- Relator(a)
- Ministra Maria Isabel Gallotti
- Órgão julgador
- Quarta Turma
- Data do julgamento
- 22/04/2026
- Data de publicação
- 27/04/2026
STJ – Acórdão, Rel. Ministra Maria Isabel Gallotti, Quarta Turma, j. 22/04/2026, p. 27/04/2026
PROCESSUAL CIVIL E CIVIL. AGRAVO INTERNO NO AGRAVO EM RECURSO ESPECIAL. DECISÃO MONOCRÁTICA (SÚMULA 568/STJ).
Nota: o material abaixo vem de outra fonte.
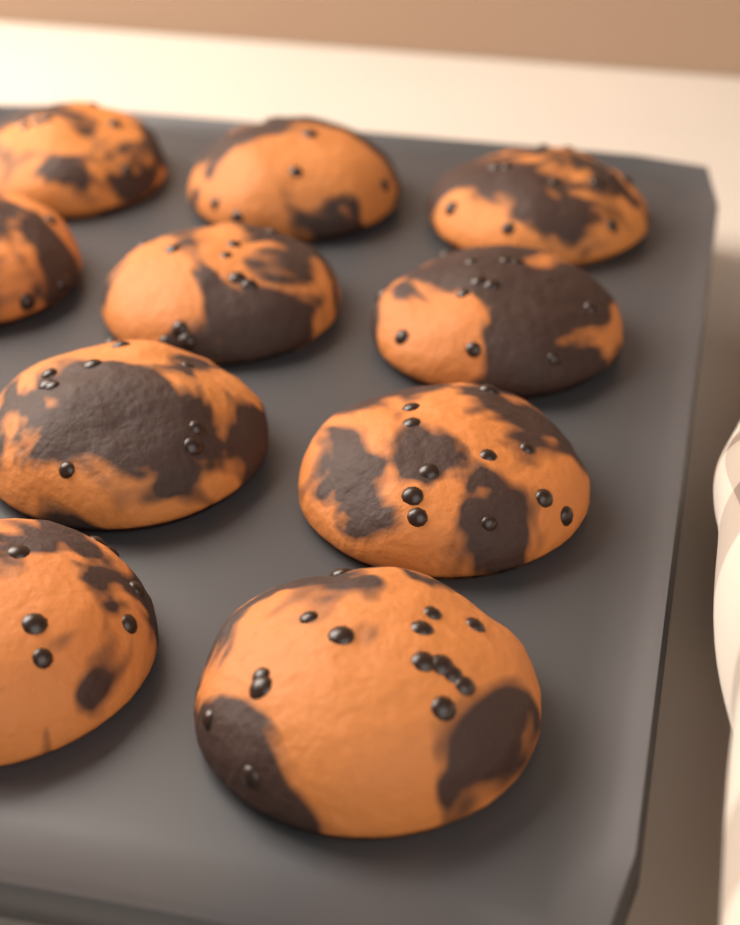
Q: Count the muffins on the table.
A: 10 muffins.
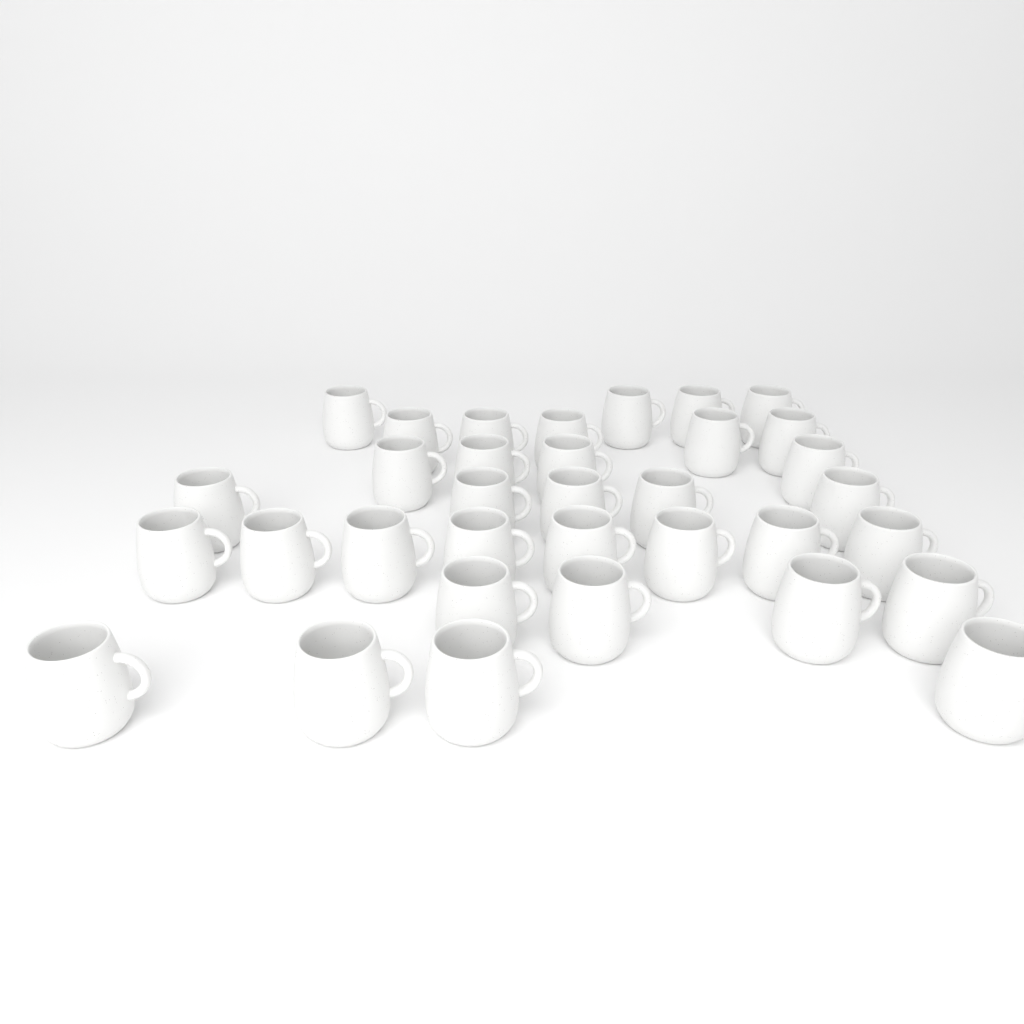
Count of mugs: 34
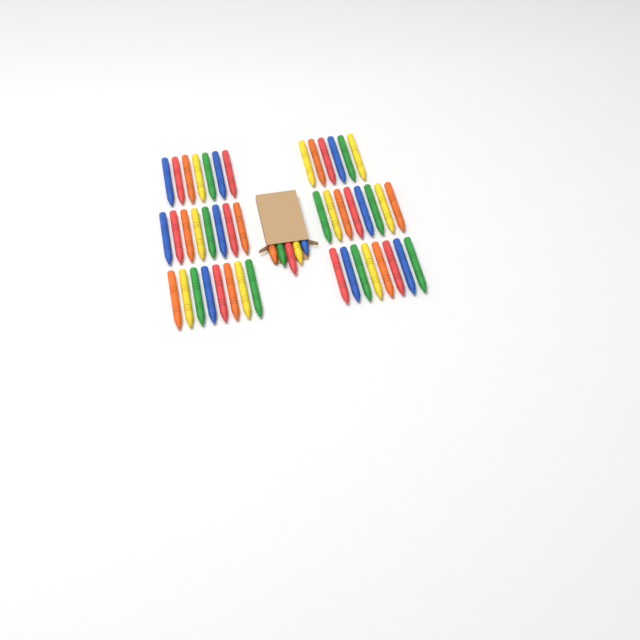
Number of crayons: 50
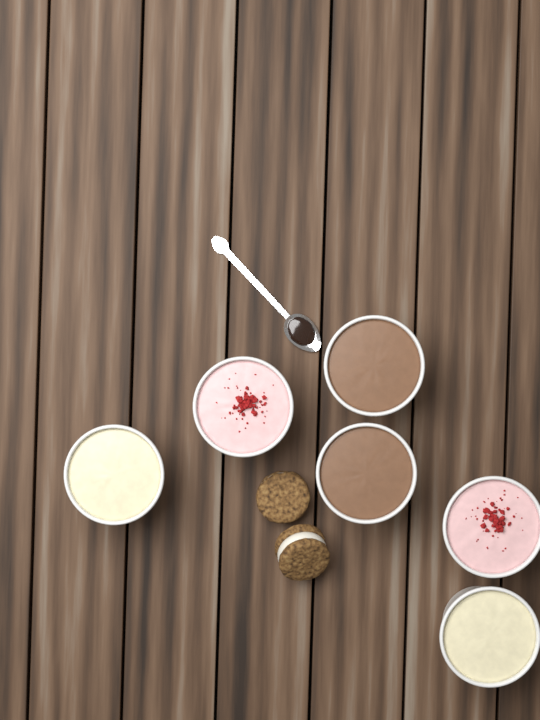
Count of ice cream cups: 6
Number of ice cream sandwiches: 2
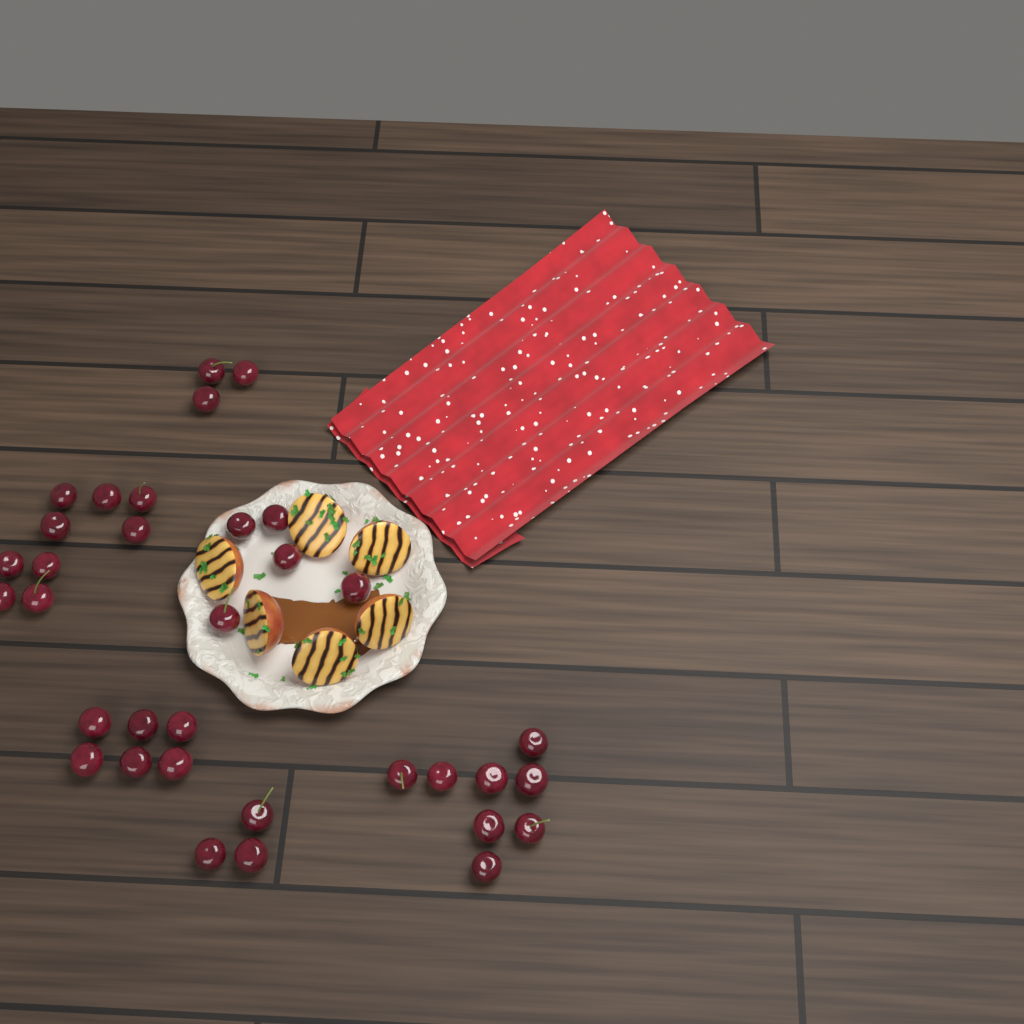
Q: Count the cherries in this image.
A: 34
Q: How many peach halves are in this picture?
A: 6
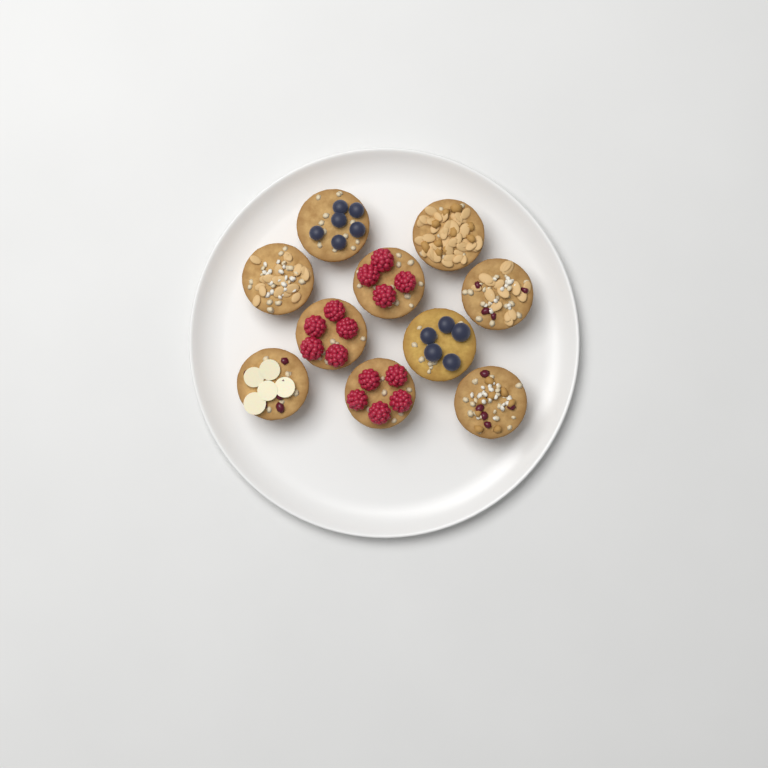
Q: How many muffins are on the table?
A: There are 10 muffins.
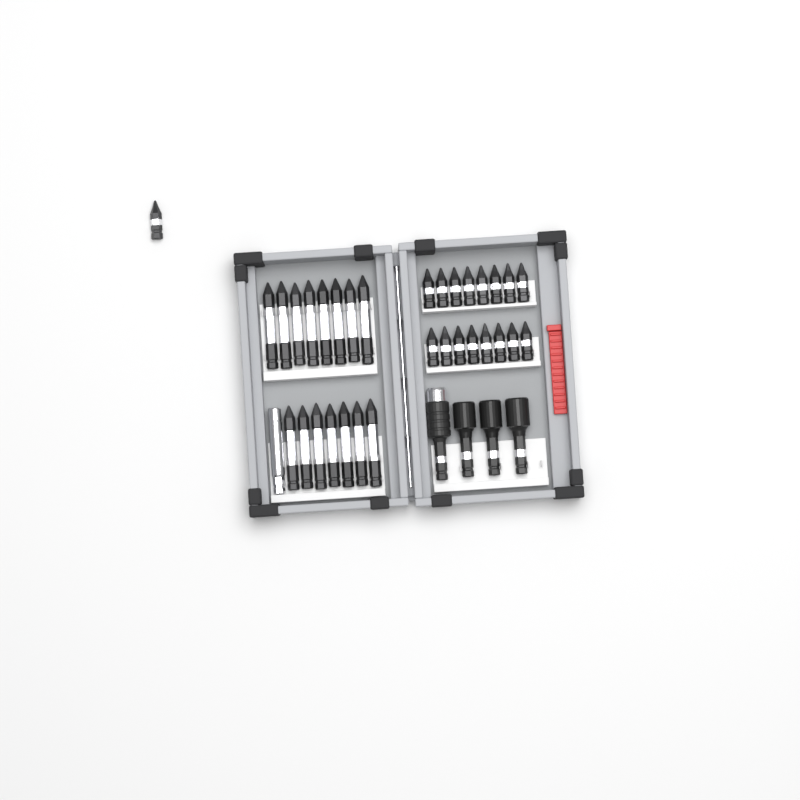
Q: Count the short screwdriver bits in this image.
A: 17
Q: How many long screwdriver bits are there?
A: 15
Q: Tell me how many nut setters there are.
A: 3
ALEGADA NEGATIVA DE PRESTAÇÃO JURISDICIONAL. INEXISTÊNCIA. CÉDULA DE CRÉDITO BANCÁRIO. TÍTULO DE CRÉDITO NOMINADO COM REGRAMENTO ESPECIAL. OUTORGA CONJUGAL. EXIGÊNCIA NÃO APLICÁVEL DE FORMA IRRESTRITA. JURISPRUDÊNCIA DO STJ. UNIÃO ESTÁVEL. CONTRATO ESCRITO. REGIME DE BENS. EFEITOS EX NUNC. RETROATIVIDADE CONDICIONADA À AUTORIZAÇÃO JUDICIAL (ART. 1.639, § 2º, DO CÓDIGO CIVIL). RETORNO DOS AUTOS AO TRIBUNAL DE ORIGEM PARA APRECIAÇÃO DA NULIDADE DE ARREMATAÇÃO. ÓBICE DA SÚMULA 7/STJ. IMPUGNAÇÃO INSUFICIENTE. AGRAVO INTERNO A QUE SE NEGA PROVIMENTO. 1. Não há negativa de prestação jurisdicional quando o acórdão e a decisão singular enfrentam, de modo fundamentado, as questões essenciais ao deslinde da controvérsia. 2. A exigência de outorga conjugal prevista no art. 1.647, III, do Código Civil não se estende, irrestritamente, aos títulos de crédito nominados, como a cédula de crédito bancário, por força de seu regramento especial e da jurisprudência desta Corte. 3. Na união estável, a eleição do regime de bens por contrato escrito tem eficácia ex nunc, sendo inválida a cláusula de retroatividade sem autorização judicial, nos termos dos precedentes citados. 4. Determinação de retorno dos autos ao Tribunal local para análise do pedido de nulidade de arrematação. 5. Agravo interno a que se nega provimento. (AgInt no AREsp n. 1.871.582/MS, relatora Ministra Maria Isabel Gallotti, Quarta Turma, julgado em 22/4/2026, DJEN de 27/4/2026.)